2-13
今日は良い収穫があった。まさか前世が平民だった令嬢に会えるだなんて。平民といっても私が求める農民の娘ではないかもしれないが、それでも彼女からは確実に今までよりか良い情報を得られるだろう。
ルンルン気分がおさまらず、思わずケーキが並べられているテーブルに自然と足が向かってしまう。
(わぁ、どれもすごくおいしそうね)
品を損なうようなことは決してしないが、できれば好きなものを好きなだけ食べてしまいたい。

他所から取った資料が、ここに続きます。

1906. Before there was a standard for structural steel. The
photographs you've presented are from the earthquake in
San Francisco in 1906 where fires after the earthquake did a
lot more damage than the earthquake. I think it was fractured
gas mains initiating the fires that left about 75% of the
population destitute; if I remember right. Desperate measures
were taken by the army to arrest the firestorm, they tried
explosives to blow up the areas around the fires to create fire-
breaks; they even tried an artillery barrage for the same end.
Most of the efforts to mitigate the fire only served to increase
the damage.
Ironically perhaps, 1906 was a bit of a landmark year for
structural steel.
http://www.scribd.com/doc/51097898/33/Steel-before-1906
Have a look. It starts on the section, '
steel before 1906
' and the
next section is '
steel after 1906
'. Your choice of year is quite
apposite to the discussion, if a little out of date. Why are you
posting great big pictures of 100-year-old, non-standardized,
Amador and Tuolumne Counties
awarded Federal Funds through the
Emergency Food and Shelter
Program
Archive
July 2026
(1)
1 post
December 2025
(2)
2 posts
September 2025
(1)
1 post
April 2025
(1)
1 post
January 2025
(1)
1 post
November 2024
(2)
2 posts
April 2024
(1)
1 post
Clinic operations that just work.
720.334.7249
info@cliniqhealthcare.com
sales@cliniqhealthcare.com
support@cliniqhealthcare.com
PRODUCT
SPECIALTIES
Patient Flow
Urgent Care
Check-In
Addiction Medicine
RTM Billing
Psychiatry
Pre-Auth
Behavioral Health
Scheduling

今はそれほど気分が高揚していた。
「エスティ……」
ふとこの会場では決して聞こえるはずのない声に驚き、声のした方向をバッと振り返った。なんとそこには熱を出して欠席したはずのヴァリタスが私のすぐ近くまで来ていたのである。か細い声で私の名前を呼んだ彼は、今にも倒れそうなほど覚束ない足取りだ。
「ど、どうしたのですか!? ヴァリタス様」
はぁはぁと息荒げに近づいてくる。顔も結構赤い。その様子から察するに、相当熱があるはずなのにどうしてここに来たのだろう。
「……エスティがっ、参加すると聞いて、……駆けつけたのです」
「駆けつけたって、どうして?」
「どうしてって……。だって付き添いには、婚約者である私が、必要じゃないですか」
とぎれとぎれに発する声には熱が籠り、はぁはぁと吐く息の荒さからその深刻そうな症状に私でさえ心配になるほどだ。たかがパーティーのエスコートごときでここまで頑張る必要などどこにもない。別に今日がエスコートをする初めてのパーティーでもないし、今日は私たちにとって別に特別な日でもなんでもない。

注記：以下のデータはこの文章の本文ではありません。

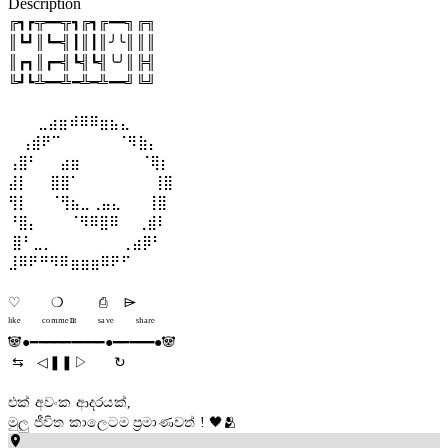
Description
╔┓┏╦━━╦┓╔┓╔━━╗╔╗

║┗┛║┗━╣┃║┃║╯╰║║║

║┏┓║┏━╣┗╣┗╣╰╯║╠╣

╚┛┗╩━━╩━╩━╩━━╝╚╝

       ⣀⣴⣶⠾⠿⠿⣶⣦⣄   

   ⢠⣾⠟⠉             ⠈⠻⣷⡄ 

⢠⣿⠃     ⣴⣶              ⠈⢿⡆

⣼⡇     ⣿⣿⠁                 ⢸⣿

⢻⡇     ⠈⢻⣦⣀⢀⣤⣄      ⢸⣿

⠘⣿⡄       ⠈⠻⠿⣿⠿    ⢀⣾⠇

 ⣿⠃⣀⡀                ⢀⣴⡿⠃ 

⣸⠿⠟⠛⠻⠿⣶⣶⣶⠿⠟⠋

♡ ㅤ      ❍ㅤ        ⎙ㅤ    ⌲ 

ˡᶦᵏᵉ     ᶜᵒᵐᵐᵉⁿᵗ     ˢᵃᵛᵉ     ˢʰᵃʳᵉ

🐼●━━━━━━━━━●━━━━━●🐼

 ⇆   ◁ㅤㅤ❚❚ㅤㅤ▷      ↻

එක් අවංක ආදරයක්, 

මුලු ජීවිත කාලෙටම ප්‍රමාණවත් ! 🖤🫂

それなのに、どうして彼はここまで必死になっているのだろう。
「しかし、殿下は熱があるのでしょう? こちらに来られるのは無理だと聞いていたので他の方に頼んでしまいましたわ」
彼を安心させるために言った言葉だった。しかし、彼は信じられない事実を告げられたように目を見開いて驚いていた。
「代理とは誰ですか」
「え?」
「誰のエスコートで、こちらに来たのですか」
声を荒げながらも鋭い眼光で見つめる彼に、すこし身じろぎする。その様子に気圧され、一瞬言葉に詰まったが別に後ろめたいことなどないし、正直に答える。
「ガーベル伯爵子息ですけど」
するとヴァリタスは苦しそうに表情を歪ませた。
「はぁ……」
「で、殿下!?」
体が前のめりになって倒れそうになる彼の体を慌てて支える。服の上から触ってみただけでも熱があるのが伝わってきた。一体どれ程の高熱なのだろう。無理してまで来るなんて、いつも冷静沈着な彼らしくない。
「とにかく、別室へ行って休みましょう?」
「……一緒に、来てくれますか?」
「はい、もちろんです」
ほっとしたのかガクッと彼の体から力が抜ける。このままでは私まで倒れてしまいそうだ。
すぐに会場内にいた使用人を捕まえ、休憩できそうな部屋を案内してもらう。私だけでは支えきれなかったため、声をかけた使用人も一緒に運んでくれた。
「では、こちらでお休みください」
「ありがとう。助かったわ」
笑顔でお礼を言うと、彼も笑顔でお辞儀を返してくれた。薄暗い中、小さなベッドの上で横になる彼はいつもの余裕そうな彼ではなくて、なぜか妙に嬉しい。
「エスティ、どこにもいかないで。そばで手を握っていてください……」
「はいはい。大丈夫ですよ、私はここにいますから」
か細い声で私に縋るそれには微かに涙声が混ざっている。そんな彼に少しばかり母性本能を擽られながら、望み通り彼の手を握った。やはり驚くほど熱い。全く本当に彼はどうしてしまったのか。こんな馬鹿な無茶はしないような人なのに。
(もしかして、なにかあった?)
しかし、体調の悪い彼にそれを問うのは可哀そうだ。とりあえず、今は安静にしておくのが良いだろう。
「エスティ……」
「? どうしたのですか? 苦しいのですか?」
なおも眠らない彼に問いかける。水か薬でも持ってきたほうが良いのだろうか。立ち上がろうとしたが、彼は病人とは思えないほどしっかりと私の手を握り、潤んだ瞳で私を見つめている。